Inhibition of Acetoclastic Methanogenesis by Crude Oil from Bemidji, Minnesota

By Ean Warren, Barbara A. Bekins, and E. Michael Godsy

This report is available in pdf format: EanWarren.pdf 143KB

Abstract

The shallow ground water at a site near Bemidji, Minnesota is contaminated with crude oil spilled from a broken pipeline in 1979. With a continued source of dissolved crude oil components, the geochemical conditions in the aquifer have evolved into aerobic, iron-reducing, and methanogenic redox zones. The methanogenic zone starts within the crude oil-contaminated region and extends more than 60 meters downgradient. The methanogenic numbers in the aquifer are low, but variable, depending on the subpopulation of methanogen. In areas close to the crude-oil source, hydrogen- and formate-utilizing methanogens are found in numbers more than one hundred times higher than acetate-utilizers. The acetate-utilizers are found only well below the non-aqueous phase oil and further downgradient. This pattern of methanogen distribution suggests that growth of acetate-utilizers is limited near the source. Laboratory results suggest that toxicity of the dissolved crude-oil is an explanation.

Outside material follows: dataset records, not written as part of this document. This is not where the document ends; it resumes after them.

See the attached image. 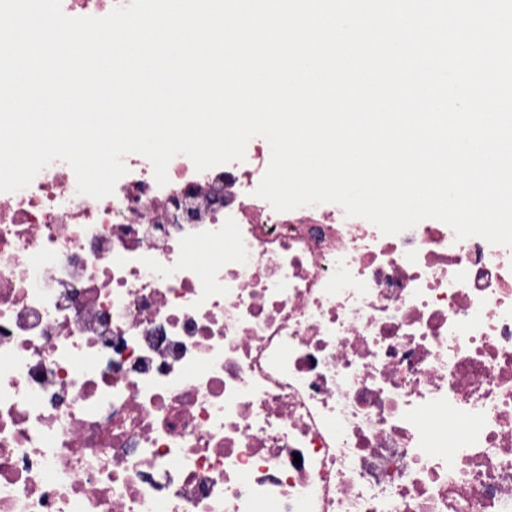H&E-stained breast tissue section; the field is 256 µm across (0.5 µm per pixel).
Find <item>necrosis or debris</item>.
Masks as SVG:
<instances>
[{
  "instance_id": "obj_1",
  "label": "necrosis or debris",
  "mask_w": 512,
  "mask_h": 512,
  "mask_svg": "<svg viewBox=\"0 0 512 512\" xmlns=\"http://www.w3.org/2000/svg\"><path fill=\"white\" fill-rule=\"evenodd\" d=\"M269 161L0 192V512H512V247L277 212Z\"/></svg>"
}]
</instances>
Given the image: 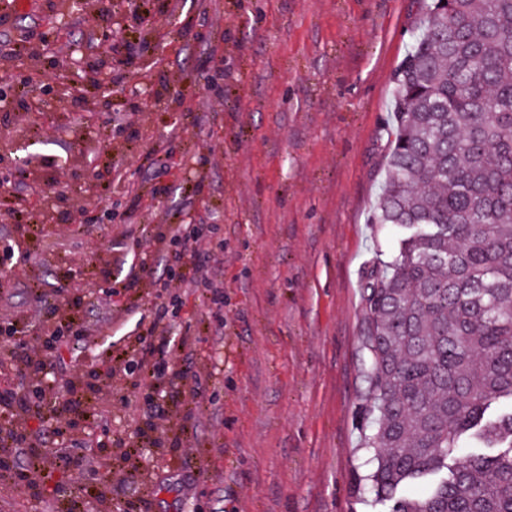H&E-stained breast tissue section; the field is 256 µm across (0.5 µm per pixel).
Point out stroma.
Masks as SVG:
<instances>
[{
    "mask_svg": "<svg viewBox=\"0 0 512 512\" xmlns=\"http://www.w3.org/2000/svg\"><path fill=\"white\" fill-rule=\"evenodd\" d=\"M72 0L6 5L0 77L30 70L53 84L58 59L94 54ZM119 34L159 44L155 58L111 68L113 112L138 106L134 124L113 121L110 138L75 126L95 94L81 89L48 102L56 128L39 115L0 122V171L50 159L66 201L34 202V242L12 230L0 206V245L26 259L52 290L75 274L77 314L97 336L68 351L71 373L101 371L91 400L99 416L64 436L31 425L41 445L35 479L42 499L0 476V512H385L357 501L351 475L361 444L366 390L361 285L397 234L373 224L387 153L393 75L423 0H165L152 24L123 20ZM88 206V233L66 232V210ZM184 224H215L224 241V300L158 295L170 275L168 240ZM153 273L139 295L123 282L141 250ZM164 309L170 345L164 375L212 376V404L184 423L173 411L164 440L182 450L125 456L141 415L137 373L110 371L103 354ZM135 471L132 482L119 475Z\"/></svg>",
    "mask_w": 512,
    "mask_h": 512,
    "instance_id": "35a3bbf8",
    "label": "stroma"
}]
</instances>
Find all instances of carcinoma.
Wrapping results in <instances>:
<instances>
[{
  "mask_svg": "<svg viewBox=\"0 0 512 512\" xmlns=\"http://www.w3.org/2000/svg\"><path fill=\"white\" fill-rule=\"evenodd\" d=\"M362 285L353 490L387 512H512V0H430L392 88Z\"/></svg>",
  "mask_w": 512,
  "mask_h": 512,
  "instance_id": "obj_1",
  "label": "carcinoma"
}]
</instances>
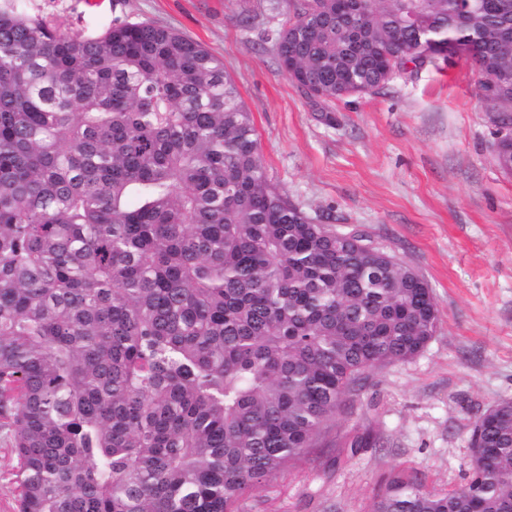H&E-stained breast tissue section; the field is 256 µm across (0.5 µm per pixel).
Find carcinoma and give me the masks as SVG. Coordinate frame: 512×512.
Instances as JSON below:
<instances>
[{
	"label": "carcinoma",
	"mask_w": 512,
	"mask_h": 512,
	"mask_svg": "<svg viewBox=\"0 0 512 512\" xmlns=\"http://www.w3.org/2000/svg\"><path fill=\"white\" fill-rule=\"evenodd\" d=\"M280 70L340 100L474 66L512 121V0H291ZM512 171V132L494 144ZM428 281L267 178L224 60L151 21L75 33L0 3V416L19 512H238L312 460L370 371L421 353ZM465 483L391 477L371 512H512V400Z\"/></svg>",
	"instance_id": "1"
}]
</instances>
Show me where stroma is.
Listing matches in <instances>:
<instances>
[{"label":"stroma","mask_w":512,"mask_h":512,"mask_svg":"<svg viewBox=\"0 0 512 512\" xmlns=\"http://www.w3.org/2000/svg\"><path fill=\"white\" fill-rule=\"evenodd\" d=\"M94 32L150 20L224 61L249 109L271 183L314 223L363 234L431 285L439 323L414 359L375 370L331 422L319 462L282 472L240 512H369L404 469L426 487L463 483L476 420L512 400V172L471 64L426 67L333 102L279 69L272 38L290 0H35ZM362 440L353 450L352 440ZM15 455L0 419V512H17ZM512 126L505 133L499 130L502 135L494 144L495 159L499 167L505 171H512Z\"/></svg>","instance_id":"obj_1"}]
</instances>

Serum bottle assays were conducted using crude oil in a mineral salts solution inoculated with an enriched methanogenic consortia from a cresote-contaminated site in Pensacola, Florida. Acetate, hydrogen, and formate were added and gas volume change was monitored. Hydrogen- and formate-utilization were unaffected by the crude oil whereas acetate utilization was significantly inhibited. The distribution of aquifer methanogens together with the toxicity assays form a consistent picture with the hypothesis that acetoclastic methanogenesis is inhibited in the vicinity of the oil at the Bemidji site. Because acetate degradation has been widely documented as the rate-limiting step in anaerobic waste treatment processes, it is likely that the inhibition of acetoclastic methanogenesis by the crude oil affects the overall methanogenic degradation rates of the petroleum hydrocarbon contaminants.